→ What the task requires: For the entries below, work out how many lines include the string "source", then write only that number.

→ Material for this exercise:
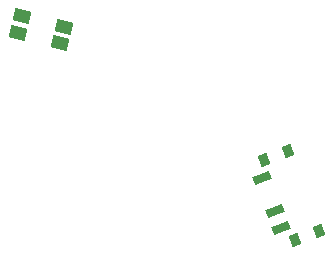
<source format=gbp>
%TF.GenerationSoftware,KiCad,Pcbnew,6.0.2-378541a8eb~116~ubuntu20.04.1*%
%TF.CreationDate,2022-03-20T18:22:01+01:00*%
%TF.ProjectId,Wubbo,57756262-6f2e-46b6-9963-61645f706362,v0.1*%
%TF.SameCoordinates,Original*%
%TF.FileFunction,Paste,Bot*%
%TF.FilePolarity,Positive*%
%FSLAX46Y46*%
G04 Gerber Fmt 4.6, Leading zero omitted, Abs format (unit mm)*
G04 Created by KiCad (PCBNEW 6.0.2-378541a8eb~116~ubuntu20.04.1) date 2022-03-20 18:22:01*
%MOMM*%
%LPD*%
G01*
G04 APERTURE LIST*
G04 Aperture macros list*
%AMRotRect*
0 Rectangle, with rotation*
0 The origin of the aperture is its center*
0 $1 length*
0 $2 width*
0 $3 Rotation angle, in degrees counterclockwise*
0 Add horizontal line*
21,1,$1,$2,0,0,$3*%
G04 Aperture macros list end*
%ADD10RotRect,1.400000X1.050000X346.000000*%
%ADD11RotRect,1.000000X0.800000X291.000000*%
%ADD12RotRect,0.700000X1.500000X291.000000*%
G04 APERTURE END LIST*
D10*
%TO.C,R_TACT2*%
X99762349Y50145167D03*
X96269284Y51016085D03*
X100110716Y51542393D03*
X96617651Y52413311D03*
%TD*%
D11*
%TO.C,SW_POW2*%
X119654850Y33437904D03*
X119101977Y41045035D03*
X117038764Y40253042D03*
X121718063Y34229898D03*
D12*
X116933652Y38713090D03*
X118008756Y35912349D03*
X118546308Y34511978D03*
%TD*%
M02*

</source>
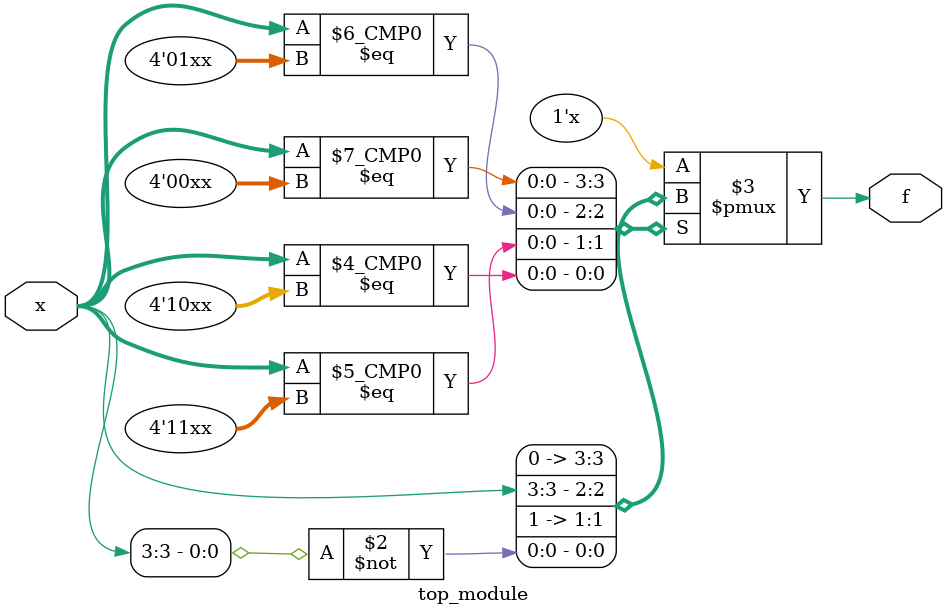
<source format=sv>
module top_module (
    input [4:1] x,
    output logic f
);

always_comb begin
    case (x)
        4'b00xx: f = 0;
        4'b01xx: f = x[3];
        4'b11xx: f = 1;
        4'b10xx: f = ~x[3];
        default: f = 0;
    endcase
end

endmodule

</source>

→ The answer: 4